Your welcome to critique if you find it will help me. D3300, Sigma 150-600 C. They are scaled down a bit @ exported at 50% quality, the originals are little more detailed.


----------



## Rick50 (May 1, 2016)

Times have changed. When I was that old we didn't have shin pads and cool shoes. 
A photo after making contact with the ball might be cool. The exposure and focus on all of these look good.


----------



## jcdeboever (May 1, 2016)

Rick50 said:


> Times have changed. When I was that old we didn't have shin pads and cool shoes.
> A photo after making contact with the ball might be cool. The exposure and focus on all of these look good.

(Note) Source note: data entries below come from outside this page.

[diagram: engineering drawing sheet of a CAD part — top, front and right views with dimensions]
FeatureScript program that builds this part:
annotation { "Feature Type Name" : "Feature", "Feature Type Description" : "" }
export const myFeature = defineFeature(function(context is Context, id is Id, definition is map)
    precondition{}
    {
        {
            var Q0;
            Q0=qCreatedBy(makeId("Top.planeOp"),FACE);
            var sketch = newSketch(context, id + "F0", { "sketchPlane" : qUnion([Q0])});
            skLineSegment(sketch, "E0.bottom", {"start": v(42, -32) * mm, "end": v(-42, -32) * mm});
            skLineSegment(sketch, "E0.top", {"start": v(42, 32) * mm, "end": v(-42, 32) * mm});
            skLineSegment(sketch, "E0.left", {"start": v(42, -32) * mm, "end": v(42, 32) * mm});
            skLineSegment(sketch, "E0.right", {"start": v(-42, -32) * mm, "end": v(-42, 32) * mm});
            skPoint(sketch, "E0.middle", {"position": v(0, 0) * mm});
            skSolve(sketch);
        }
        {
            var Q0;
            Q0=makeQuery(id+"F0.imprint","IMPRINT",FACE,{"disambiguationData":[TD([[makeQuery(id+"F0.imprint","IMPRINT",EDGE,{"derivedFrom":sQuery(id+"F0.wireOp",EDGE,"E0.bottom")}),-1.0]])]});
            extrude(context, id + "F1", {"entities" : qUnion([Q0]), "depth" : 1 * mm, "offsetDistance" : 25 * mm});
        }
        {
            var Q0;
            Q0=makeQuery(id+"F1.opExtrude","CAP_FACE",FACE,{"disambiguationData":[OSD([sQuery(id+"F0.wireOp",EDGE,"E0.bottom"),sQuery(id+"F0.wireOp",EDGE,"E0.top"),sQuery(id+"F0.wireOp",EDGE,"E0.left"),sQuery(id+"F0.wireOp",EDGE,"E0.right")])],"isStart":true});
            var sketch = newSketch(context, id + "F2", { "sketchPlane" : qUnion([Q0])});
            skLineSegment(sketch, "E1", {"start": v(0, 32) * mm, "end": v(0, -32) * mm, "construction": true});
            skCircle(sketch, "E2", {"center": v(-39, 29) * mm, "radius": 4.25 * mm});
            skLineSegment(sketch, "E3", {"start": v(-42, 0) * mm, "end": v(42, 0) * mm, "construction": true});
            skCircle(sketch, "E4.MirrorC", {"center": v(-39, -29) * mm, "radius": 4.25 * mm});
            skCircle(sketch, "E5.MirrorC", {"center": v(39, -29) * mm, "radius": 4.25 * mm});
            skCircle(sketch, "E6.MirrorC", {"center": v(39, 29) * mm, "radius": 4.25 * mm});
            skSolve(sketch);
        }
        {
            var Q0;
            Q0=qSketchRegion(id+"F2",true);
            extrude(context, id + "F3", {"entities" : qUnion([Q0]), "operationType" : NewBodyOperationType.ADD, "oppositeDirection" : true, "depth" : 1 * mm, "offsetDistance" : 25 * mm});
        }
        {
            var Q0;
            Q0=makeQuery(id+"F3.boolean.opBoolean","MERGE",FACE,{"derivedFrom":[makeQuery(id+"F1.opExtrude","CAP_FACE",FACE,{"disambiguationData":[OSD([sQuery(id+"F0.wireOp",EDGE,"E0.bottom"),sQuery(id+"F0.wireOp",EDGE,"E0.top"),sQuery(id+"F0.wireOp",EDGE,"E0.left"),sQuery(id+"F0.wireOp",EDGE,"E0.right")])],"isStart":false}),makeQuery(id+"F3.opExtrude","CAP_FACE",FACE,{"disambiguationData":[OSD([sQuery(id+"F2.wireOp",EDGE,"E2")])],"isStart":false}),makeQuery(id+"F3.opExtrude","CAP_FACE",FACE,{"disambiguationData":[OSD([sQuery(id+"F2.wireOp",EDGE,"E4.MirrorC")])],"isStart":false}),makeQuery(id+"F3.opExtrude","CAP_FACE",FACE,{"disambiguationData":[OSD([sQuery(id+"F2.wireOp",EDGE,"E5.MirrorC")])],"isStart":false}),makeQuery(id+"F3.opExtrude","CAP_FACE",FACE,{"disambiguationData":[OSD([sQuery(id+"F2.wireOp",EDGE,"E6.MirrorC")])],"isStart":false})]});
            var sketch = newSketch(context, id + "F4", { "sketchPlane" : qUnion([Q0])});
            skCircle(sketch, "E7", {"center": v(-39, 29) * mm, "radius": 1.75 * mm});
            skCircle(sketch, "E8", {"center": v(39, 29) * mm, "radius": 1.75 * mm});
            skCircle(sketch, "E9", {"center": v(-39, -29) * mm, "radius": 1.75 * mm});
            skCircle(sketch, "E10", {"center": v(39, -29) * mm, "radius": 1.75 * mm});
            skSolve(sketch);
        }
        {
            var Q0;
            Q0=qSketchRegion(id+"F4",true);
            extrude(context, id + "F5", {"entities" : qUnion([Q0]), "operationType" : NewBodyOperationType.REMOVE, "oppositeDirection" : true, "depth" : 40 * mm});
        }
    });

Thanks. Very little contact, these boys are pretty timid at 7 & 8. I don't think they will be competitive for a year or two. Thanks goes out to @DarkShadow for helping me with camera settings. Not great but coming along as I learn to use this glass.

Sent from my XT1254 using Tapatalk


----------



## beagle100 (May 3, 2016)

jcdeboever said:


> My 3 favorites from grandson's soccer match today. It was cold and overcast but I dressed for it. First one is my grandson in white, the second and third in white is his best friend.
> Your welcome to critique if you find it will help me. D3300, Sigma 150-600 C. They are scaled down a bit @ exported at 50% quality, the originals are little more detailed.
> H]




OK, here are some tips -

shoot lower to the ground
and instead of f8 shoot at a larger aperture, say f 5.6 for more 'background blur'




CNU Christopher Newport University Virginia York College Pennsylvania men&#x27;s soccer by c w, on Flickr


----------



## Watchful (May 3, 2016)

I agree with the get lower thought, it's seems like he is being looked down on, instead of eye to eye or looking up a little from the ball level (soccer ball) 
It makes him look small, I know, he is, but the camera can fix that. 
Great kid and nice photos.


----------



## DarkShadow (May 3, 2016)

I think you did very well with these.No thanks needed,you stuck with that lens after the issues you had with it.Kudos for not giving up. It does perform well in good light.


----------



## Kattanner (May 3, 2016)

I just bought this same lense for my canon I can't wait to use it this weekend , I shoot mostly baseball and glad to see how good the pictures you posted turned out can't wait to give mine a try. 


Sent from my iPhone using Tapatalk


----------